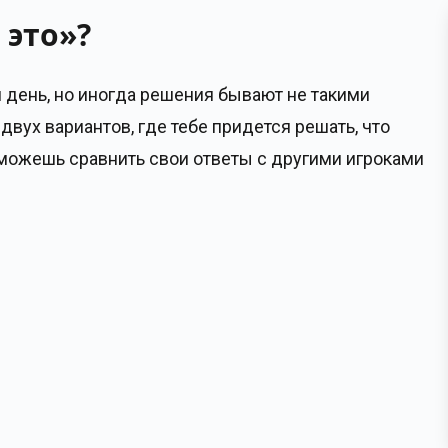
 это»?
 день, но иногда решения бывают не такими
двух вариантов, где тебе придется решать, что
сможешь сравнить свои ответы с другими игроками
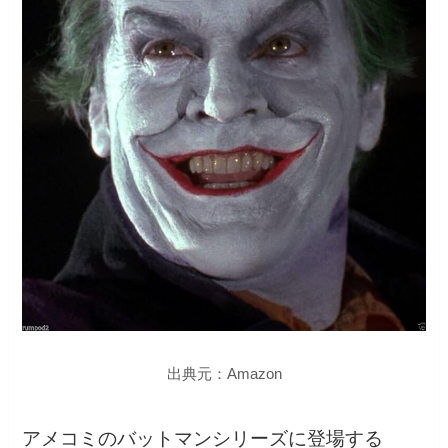
出典元：Amazon
アメコミのバットマンシリーズに登場する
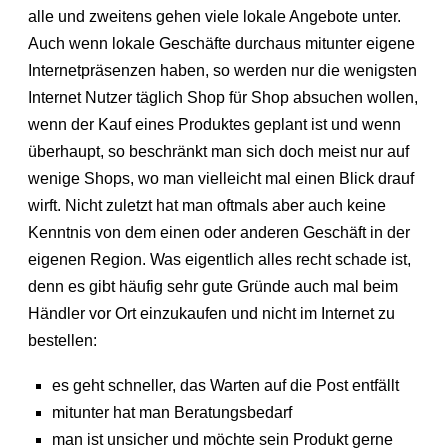
alle und zweitens gehen viele lokale Angebote unter.
Auch wenn lokale Geschäfte durchaus mitunter eigene
Internetpräsenzen haben, so werden nur die wenigsten
Internet Nutzer täglich Shop für Shop absuchen wollen,
wenn der Kauf eines Produktes geplant ist und wenn
überhaupt, so beschränkt man sich doch meist nur auf
wenige Shops, wo man vielleicht mal einen Blick drauf
wirft. Nicht zuletzt hat man oftmals aber auch keine
Kenntnis von dem einen oder anderen Geschäft in der
eigenen Region. Was eigentlich alles recht schade ist,
denn es gibt häufig sehr gute Gründe auch mal beim
Händler vor Ort einzukaufen und nicht im Internet zu
bestellen:
es geht schneller, das Warten auf die Post entfällt
mitunter hat man Beratungsbedarf
man ist unsicher und möchte sein Produkt gerne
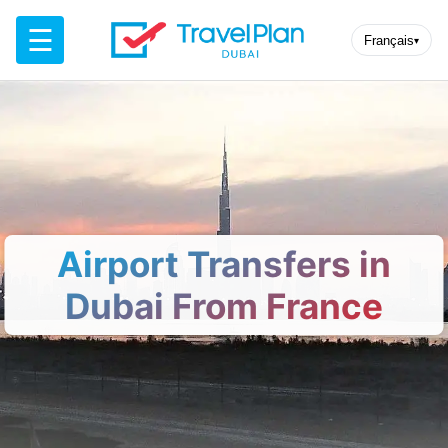
☰
Français
▾
Airport Transfers in
Dubai From France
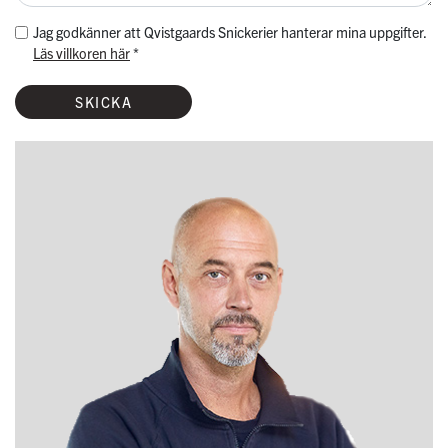
Jag godkänner att Qvistgaards Snickerier hanterar mina uppgifter.
Läs villkoren här
*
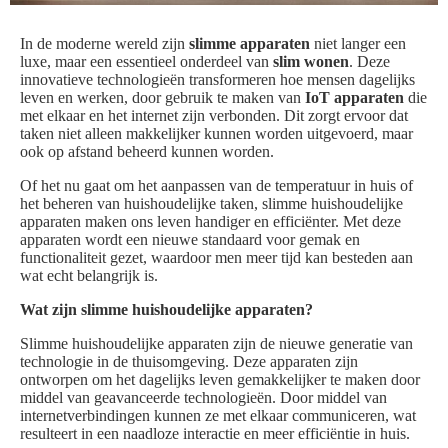
In de moderne wereld zijn
slimme apparaten
niet langer een
luxe, maar een essentieel onderdeel van
slim wonen
. Deze
innovatieve technologieën transformeren hoe mensen dagelijks
leven en werken, door gebruik te maken van
IoT apparaten
die
met elkaar en het internet zijn verbonden. Dit zorgt ervoor dat
taken niet alleen makkelijker kunnen worden uitgevoerd, maar
ook op afstand beheerd kunnen worden.
Of het nu gaat om het aanpassen van de temperatuur in huis of
het beheren van huishoudelijke taken, slimme huishoudelijke
apparaten maken ons leven handiger en efficiënter. Met deze
apparaten wordt een nieuwe standaard voor gemak en
functionaliteit gezet, waardoor men meer tijd kan besteden aan
wat echt belangrijk is.
Wat zijn slimme huishoudelijke apparaten?
Slimme huishoudelijke apparaten zijn de nieuwe generatie van
technologie in de thuisomgeving. Deze apparaten zijn
ontworpen om het dagelijks leven gemakkelijker te maken door
middel van geavanceerde technologieën. Door middel van
internetverbindingen kunnen ze met elkaar communiceren, wat
resulteert in een naadloze interactie en meer efficiëntie in huis.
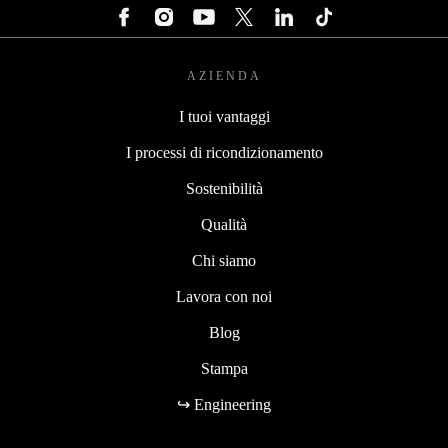
AZIENDA
I tuoi vantaggi
I processi di ricondizionamento
Sostenibilità
Qualità
Chi siamo
Lavora con noi
Blog
Stampa
↪ Engineering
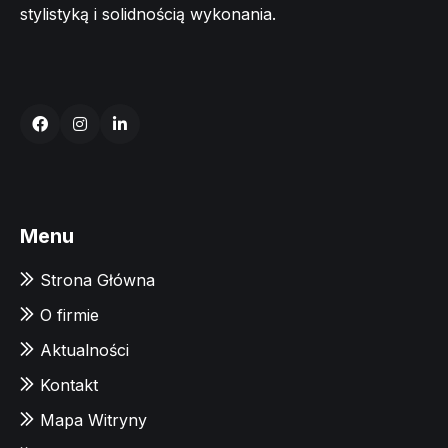
stylistyką i solidnością wykonania.
Menu
Strona Główna
O firmie
Aktualności
Kontakt
Mapa Witryny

Exercise goal: An answer is complete only when it holds every line above containing the string "apparaten".

Response:
slimme apparaten
IoT apparaten
apparaten maken ons leven handiger en efficiënter. Met deze
apparaten wordt een nieuwe standaard voor gemak en
Wat zijn slimme huishoudelijke apparaten?
Slimme huishoudelijke apparaten zijn de nieuwe generatie van
technologie in de thuisomgeving. Deze apparaten zijn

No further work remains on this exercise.